A hallmark of collective bargaining agreements is the grievance procedure. The grievance procedure eliminates employment at will and employees must go through a progressive discipline process before being disciplined or terminated. Each step of the grievance procedure must be negotiated between the employer and the union and varies from contract to contract.
Despite the variances, most grievance procedures follow the same basic pattern. The first step requires the employee to try to work out her issue with her immediate supervisor. If the employee is dissatisfied with the outcome of this effort, she presents a written and signed grievance to her supervisor within a certain number of days of the alleged incident, and a formal meeting between the supervisor and employee is held, again within a certain number of days.

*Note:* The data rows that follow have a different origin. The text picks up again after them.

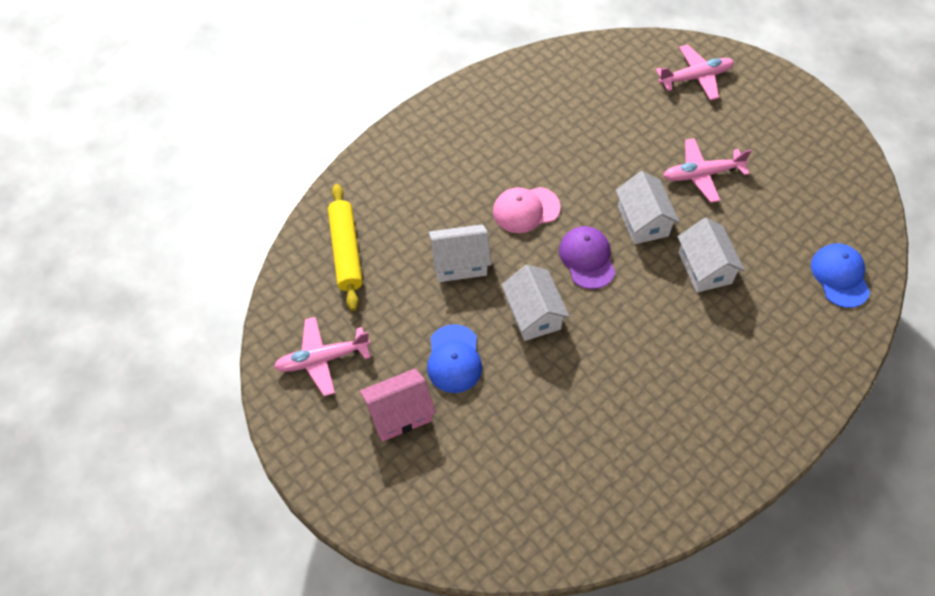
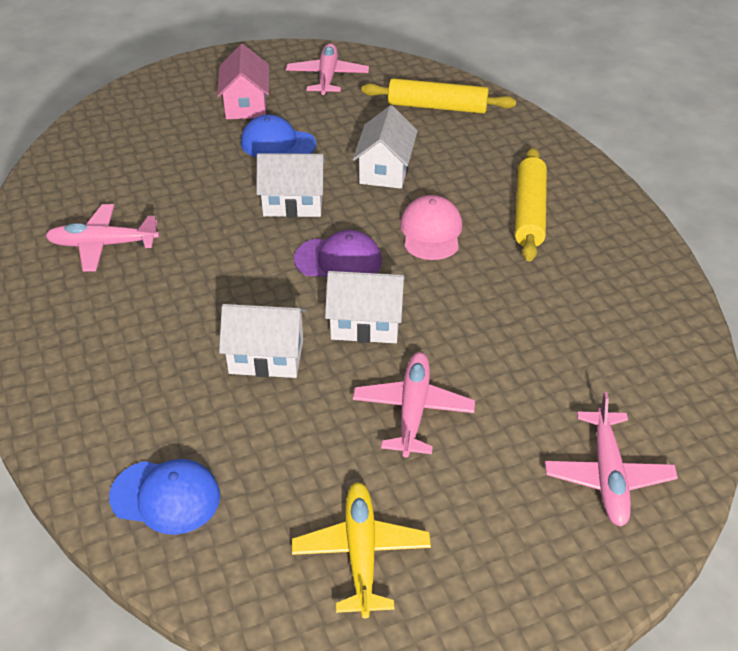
camera: 110 degrees right, 15 degrees down
(474, 155) = (529, 212): none -> yellow rolling pin
(653, 434) = (103, 245): none -> pink plane
(812, 170) = (361, 553): none -> yellow plane

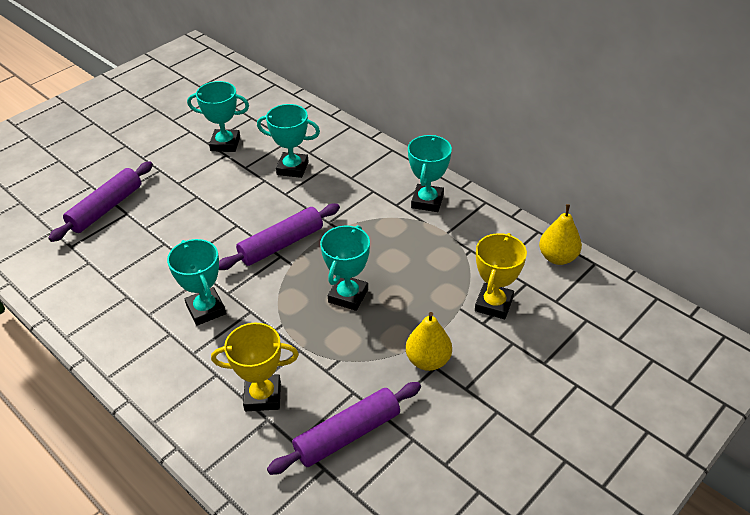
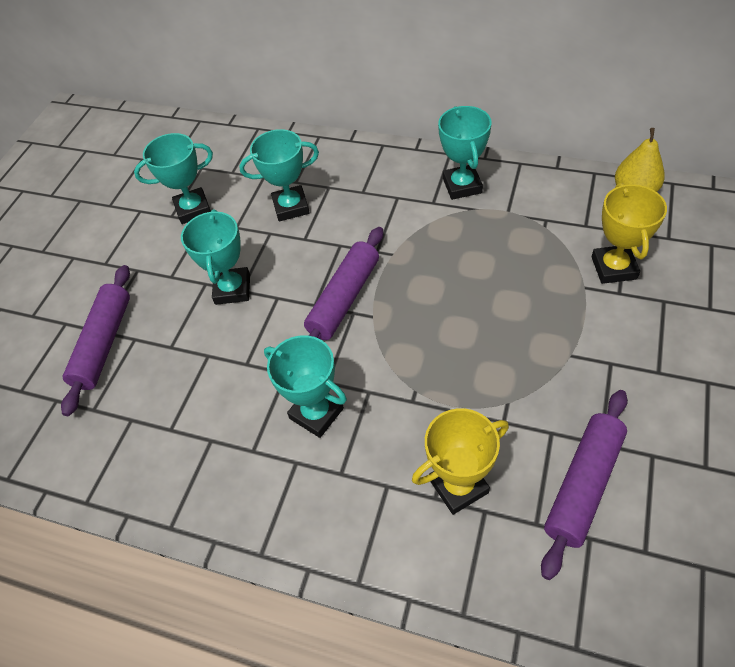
camera: 20 degrees left, 10 degrees up
(348, 296) = (461, 325): turquoise trophy -> turquoise trophy (232, 289)
(428, 360) = (598, 359): yellow pear -> none

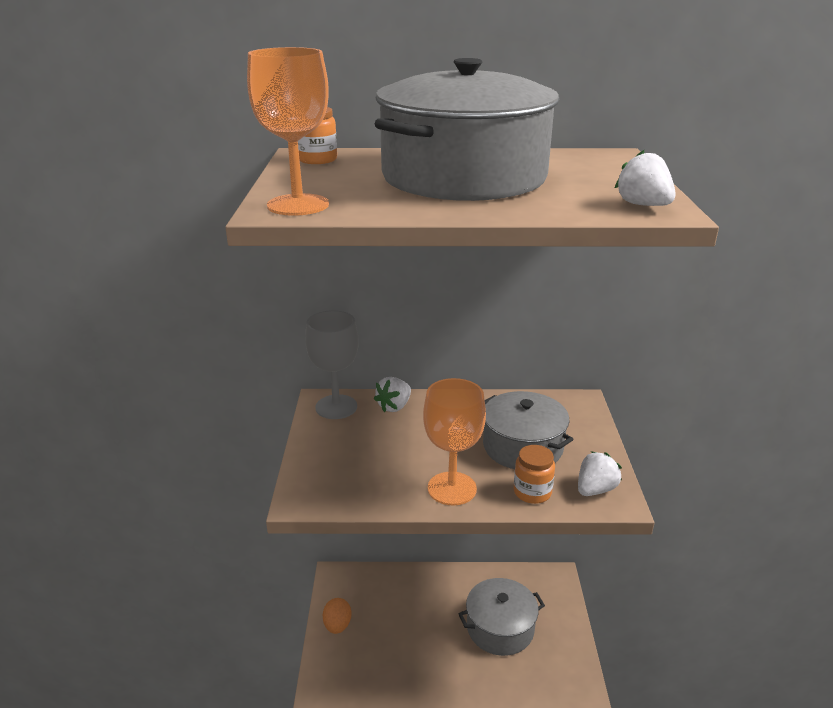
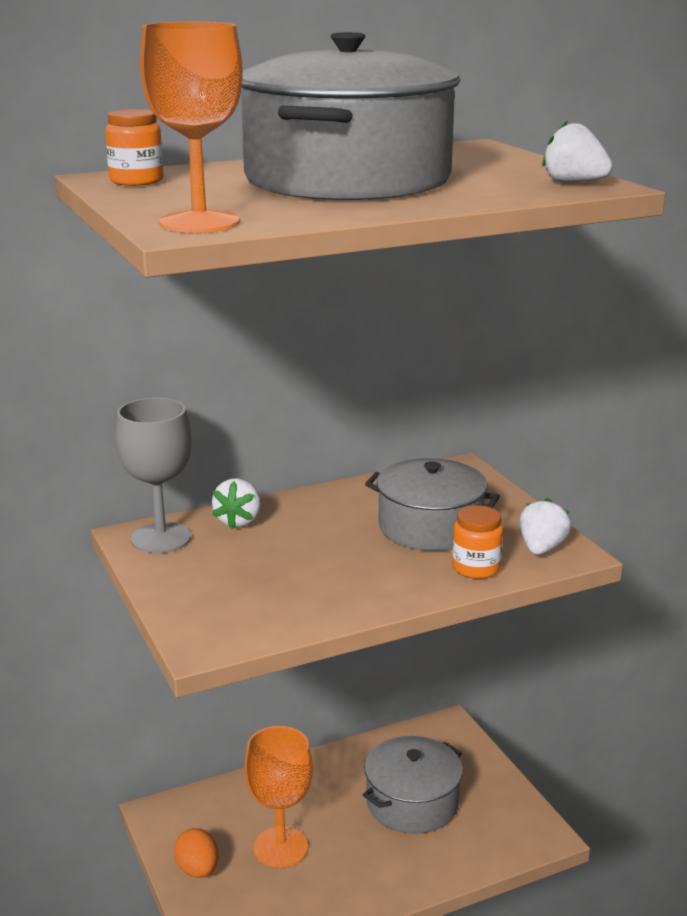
camera: 25 degrees left, 5 degrees down
(452, 488) = (382, 587): orange goblet -> orange goblet (280, 847)

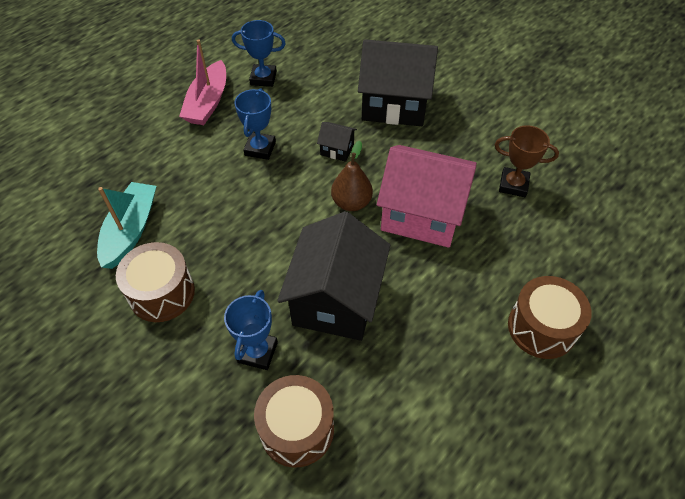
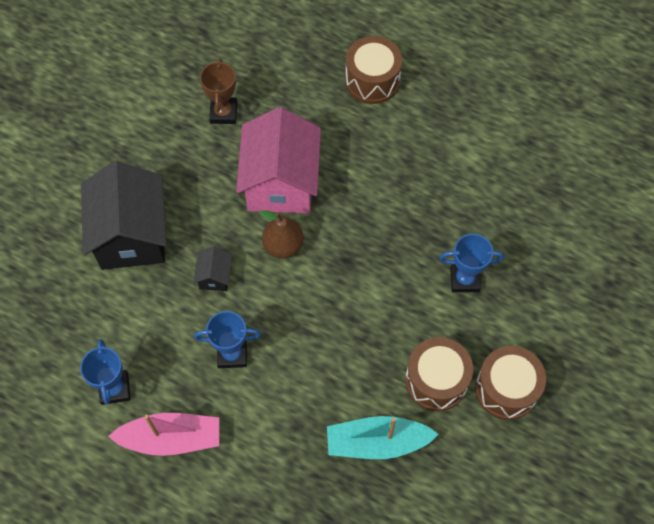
camera: 105 degrees left, 10 degrees up
(297, 429) = (516, 231): brown drum -> brown drum (506, 389)
(336, 299) = (395, 232): black house -> none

If she is still not satisfied, the employee can usually request a written response from her employer. After the written response from the employer, she can force a meeting between herself, her union representatives, and management employees. Sometimes written responses are required after these meetings, as well. If the union and employer still cannot resolve the employee’s issue, parties can choose to go to arbitration and have an arbitrator decide the outcome.
Many employers consult with legal counsel throughout each step of the grievance procedure and choose to have legal counsel attend all or some of the meetings. Legal counsel involvement in the grievance procedure is especially prudent when arbitration or litigation is likely to occur after the grievance phase is complete.